Select the template Management Server/Commons/Metric Analyzer - Detailed
Best Options for Visualizing Metrics
When you think of a numeric value that varies over time, you probably imagine a chart, or more specifically, a time chart. Most of us will usually select a Time Plot Chart to display a metric on a custom dashboard for good reason: it's the clearest and most flexible display of a value over time.
To keep charts simple and easy to read while also communicating a sense of the variability of the target metric(s), a Time Plot Chart displays the "Minimum/Maximum" metric value by default. "Minimum/Maximum" compares each time slice average to the period average. If the time slice average is greater than the period average, the time slice maximum is plotted. If the time slice average is less than the period average, the time slice minimum is plotted.
You can configure a chart to show more a detailed representation of the the minimum, maximum and average in each time slice.
This chart is configured to display the Average metric value, indicating the value at the start and end of each time slice, with the min/max displayed as an envelope.
Notice that the time slices at the right edge show "current" observations with small time slices and min==max==average.
As automatic rollups are applied, the time slices towards the left get wider and you can see the envelope from min to max with the average value between them.
Charts are the most commonly used view for metric display, but other visualizations are also available.
Time Bar Charts emphasize the individual data samples while area charts highlight the magnitude of the value.

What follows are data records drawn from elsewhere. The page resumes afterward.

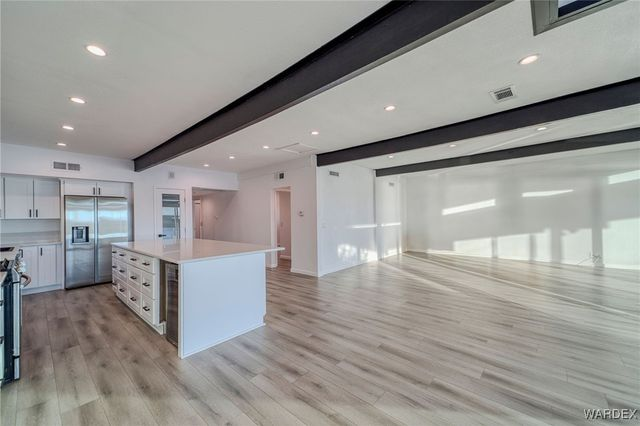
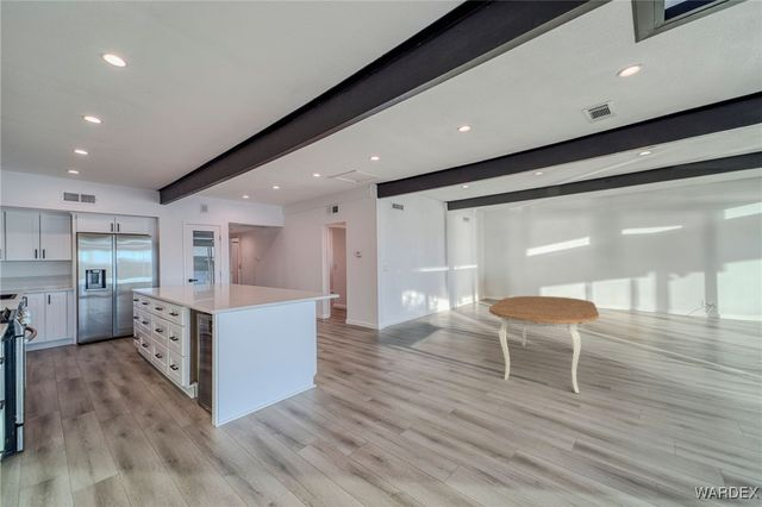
+ dining table [488,295,600,394]
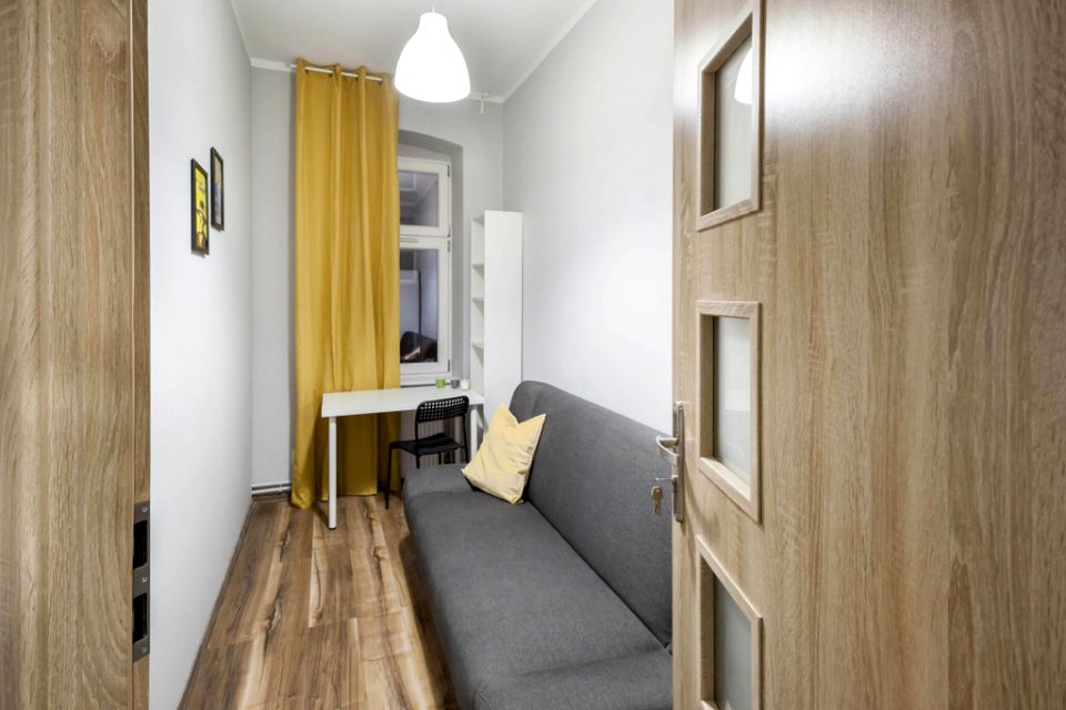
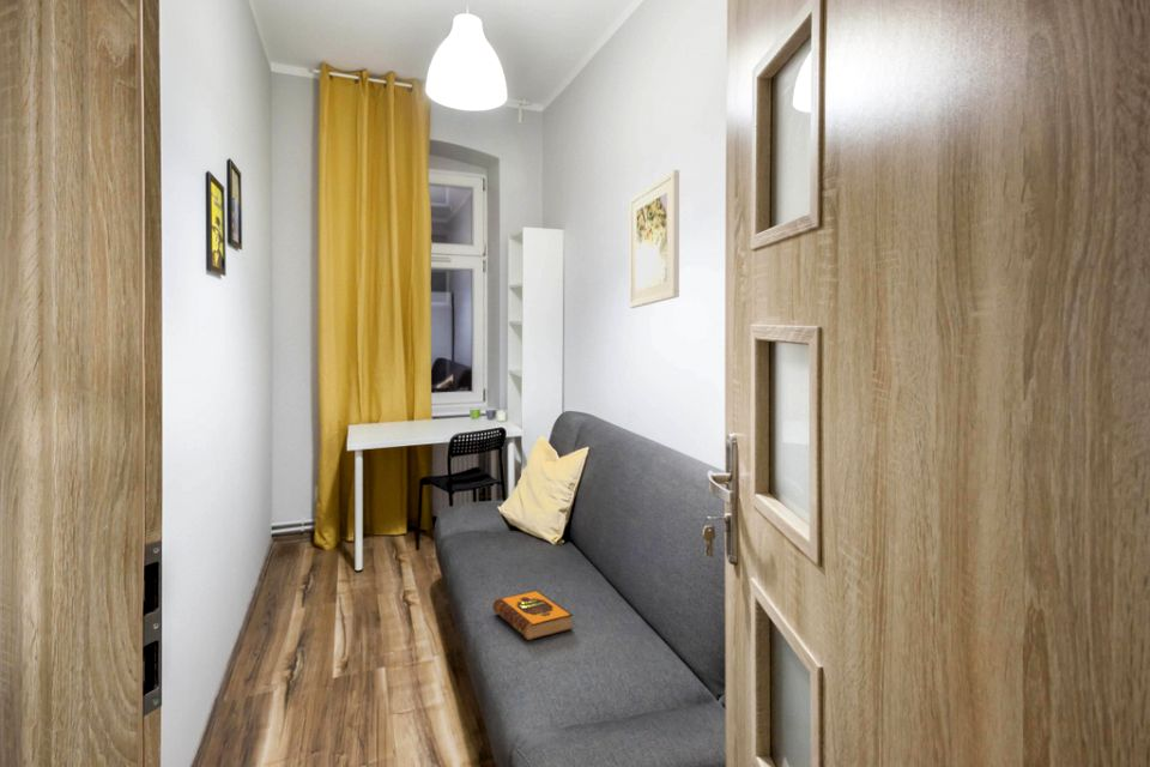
+ hardback book [491,590,574,641]
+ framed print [628,169,680,309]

Stacking each of these types is useful when you want to visually sum different metrics. For example, Stacking User CPU time and System CPU time shows not only these two values, but also the total CPU usage over time.
Other views display the current value of a metric. Here are some example metric views in a drag and drop dashboard.
Best options for Presenting Metrics in Tables
Beyond charts, the workhorse for displaying metrics is a table. Which aspects of a given metric to display depend on how the table will be used.
For monitoring, the current value of a metric is most important to emphasize.
For reporting, the period average is usually the most important value.
Other aspects of a metric are also worthy of inclusion in a table.
A "Sparkline" gives a sense of the variability, shape and direction of the metric. A sparkline is a "data-intense, design-simple, word-sized graphic" invented by data visualization pioneer Edward Tufte. This renderer provides a tremendous amount of information about the metric value history within a small number of pixels.
Supporting the average value with the Max or Max and Min provides context for understanding the range of the value.
Sum is useful for metrics like error count - how many errors occurred in the last 4 hours, last day, last week? How much time does the app spend processing logins compared to other requests
There are some good examples of all these displayed in the Java Requests dashboard.
Can you spot which aspects of the the RequestType metric are displayed in this table?
Completed=Period/Sum, Incomplete=Period/Sum, Current=sparkline+Current/Average, Avg=Period/Avg, Total=Period/Sum, Exception Exits=Period/Sum, Traces=Period/Summ
Good understanding of metrics will help you understand your monitored environment better.
Thoughtful selection of the visualization and aspects of the metrics to display will help you build better, more informative dashboards and reports.